Sounds like you're asking the same kind of questions that we are at education 2020 (http://education2020.wikispaces.com/). Of course, there are no definitive answers, only speculations, but would be very interested to hear your opinions.
Cheers
Andy
1. Yes, education needs to change.
2. Why? Because students have changed. Because knowledge has changed. Because change has changed.
3. What should it become? Much more interdisciplinary, reflective, relevant to students' lives, and experiential.
4. How should education (k-12, higher, or corporate) look like in the future?" In my vision: K-12 schools provide learners with an array of well-designed, meaningful, ongoing projects. Those projects benefit from all types of literacy and ways of knowing, including the arts and direct experience of the natural world. Each student, with guidance from teachers, family members, mentors, and experts, investigates the choices and creates a personalized menu that reflects his or her interests and concerns. Students can enter and contribute to a project in a variety of ways and can choose multiple projects with varying roles and depth of involvement for each. Students are encouraged to set meaningful team and individual goals as part of their project work, and those goals become increasingly focused on career and citizenship in high school. However, satisfying curiosity or experimenting with new approaches are worthy goals.
Teachers collaborate to create standards-based, developmentally appropriate challenges within these valued projects and look for ways to connect projects. They document student learning in depth and assess that documentation as a way to advance students further. Teachers learn along with students, engaging in parallel projects outside of school that connect them to experts and professionals in various disciplines.
This vision will require new ways of thinking by teachers and parents, as well as community and global collaboration. But the biggest obstacles are systemic. It will be necessary to tolerate more uncertainty about results.
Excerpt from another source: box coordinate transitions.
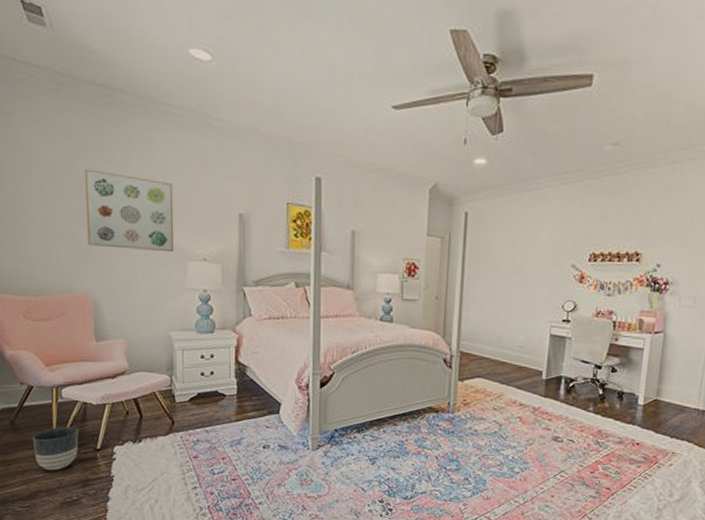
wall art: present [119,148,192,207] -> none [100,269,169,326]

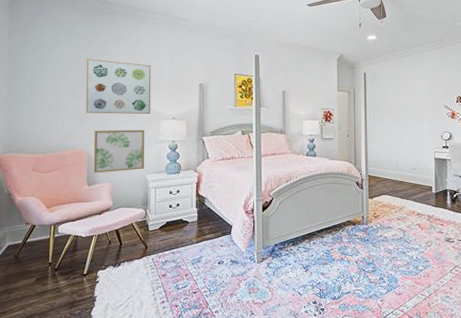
planter: present [33,426,79,471] -> none [32,257,69,296]
wall art: none [100,269,169,326] -> present [94,130,145,174]

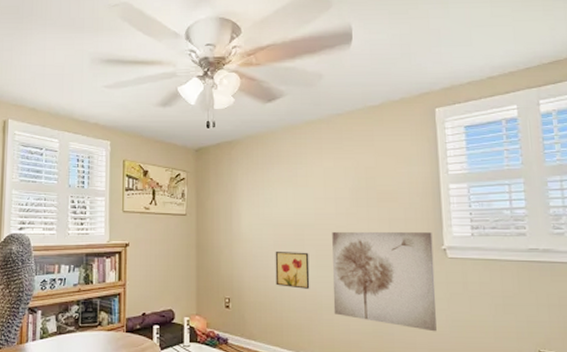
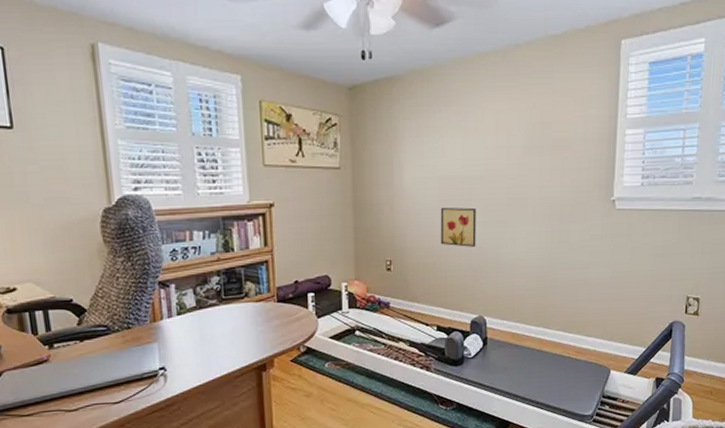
wall art: present [332,232,437,332] -> none [499,183,603,284]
But the way I see it, the sense of certainty felt in a world of standardized test-based accountability and scripted instruction is an illusion.
Alex, the model schools you've identified, should be the tip of the iceberg. I really think there is room for a wider variety of schools.
Besides encouraging the use of engaging content and authentic problems, I'm wondering why we each year we place students into classrooms that remain static and self-contained.
Thanks for the link Andy... I'll take a look.
Deborah,
I agree with much of your vision... The key to it all is for teachers to see themselves as learners.
The educational system does indeed restrain its own evolution while maintaining the status quo. The Catch-22 is that only people who succeed in the current system, are allowed entry into the teaching profession.
Hi Rodd,
You had to know this one was coming...
The very different future is one of bridging the vast expanses of distance and time through the moderation of (mostly) digital handheld technology. Therefore, I agree that practices need to reflect the collaborative spirit of the 21 century digital society but we must also be open to using those tool (be them digital or otherwise) that allow for this type of collaboration to take place.
Rob,
Your right on the mark. That's why policies that lead to poster images like this
http://twitpic.com/nbgh
and accompanying rules
http://twitpic.com/nbh8
need to be carefully (re)considered!
Rodd, these are great questions, and important ones. I've responded in detail at http://mobbsey.blogspot.com/2008/11/do-we-need-to-change.html
Boiled down - we need to change because our students aren't the same as we are...they behave, think, learn differently.